So Billy, you want to stream?
That’s great! Streaming is a great way to have fun with your friends, make new friends, and show everyone in the world just how awful you are at Dark Souls. But getting started is rough, and even when everything goes right, something will probably go wrong.
What you will need
First thing’s first, you’re going to need an account at one of the streaming services to even think about doing this. You probably already have one, but for funsies, I’m going to list them anyway.
https://www.twitch.tv/ is the most popular streaming site around. It’s currently owned by Amazon, so it won’t be going away any time soon. It has a huge base to work with too. The only problem is if you’re going for viewership you’ll be drowned out by others. There’s a LOT of people on Twitch, even the ones who don’t use the service as their job. It’s easy to set up for though, and a lot of people being on there isn’t a bad thing either, just keep your expectations of e-fame realistic.
http://www.hitbox.tv/ is the next contender for most people. It was made as a Twitch alternative and competitor, boasting better lag times than Twitch, which at the time had a built-in 30 second delay. While I had problems with it recently, I used it for years, and the staff is friendly and helpful. It won’t make you as e-famous as Twitch though, if you’re going for that sort of thing.
UPDATE: Hitbox no longer exists and has been quietly replaced by https://www.smashcast.tv/ , which seems focused purely on an e-sports angle.

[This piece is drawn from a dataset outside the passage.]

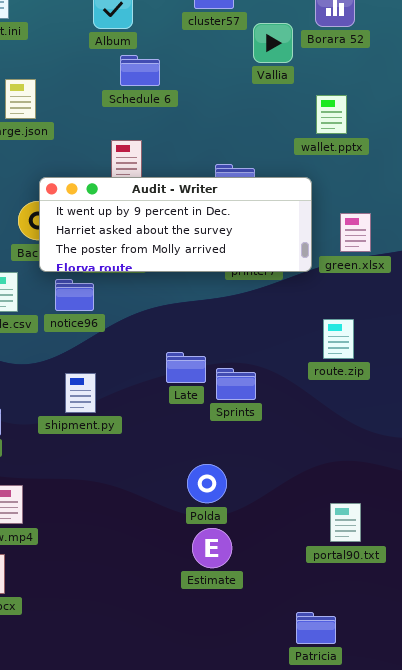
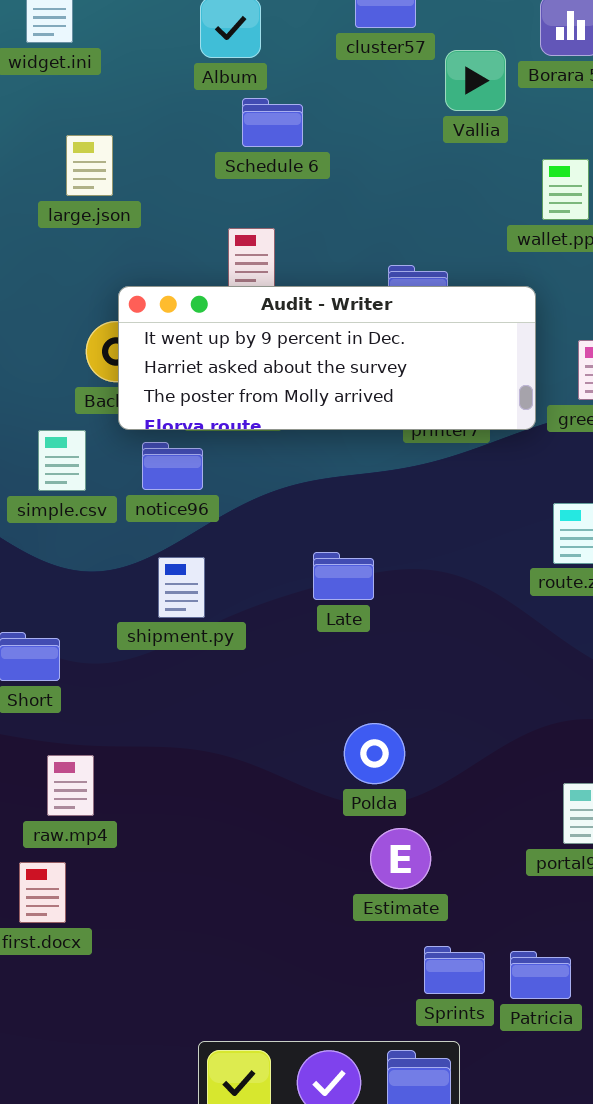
Sprints: [216,368,256,400] -> [424,946,485,994], moved
shipment.py: [65,373,96,413] -> [158,557,205,618], moved
Estimate: [192,528,232,568] -> [370,828,431,889], moved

https://beam.pro/ is the new kid on the block. It’s cool. It has a mode where delay is half a second or less, but you need to have the planets align just right for that to happen. While the delay is great, there’s also a bunch of gamerfication stuff associated with it I don’t like. Still, if you don’t like the Twitch delay and Hitbox isn’t playing nice, Beam’s a good alternative.
https://www.youtube.com has streaming stuff. I haven’t seen enough to form an opinion.
Second thing you’ll need is either OBS (or OBS Studio) or XSplit. These are the programs that talk to the streaming services and get them to make the video games happen on the internet. While I haven’t used XSplit, some people swear by it. I, on the other hand, cannot recommend OBS / OBS Studio enough. It’s very easy to use and set up. I’ll probably make a dedicated post to help people with that later.
Third thing you’ll need is a PC or gaming console to stream from. PC is much easier to set up a stream from, but for gaming consoles, you’ll need a capture card. Those can cost a pretty penny, but are generally worth it. I’ve had good luck with the Elgato lineup of capture cards. The Elgato HD is a very versatile card, capable of capturing most game consoles, but the disadvantage for some people is that it caps off at either 720p30 or 1080i30, and for the true 1080p60 experience, you have to get the Elgato HD60 or the Elgato HDPro, which are both more expensive and incapable of capturing anything that doesn’t have an HDMI cable. There’s ways around that I can talk about later, but for now I want to keep it simple.
If you want to have guests on your stream, the fourth thing you’ll need is a way to connect to them and chat. These are easy enough to find, and the two most common programs are Skype and Discord.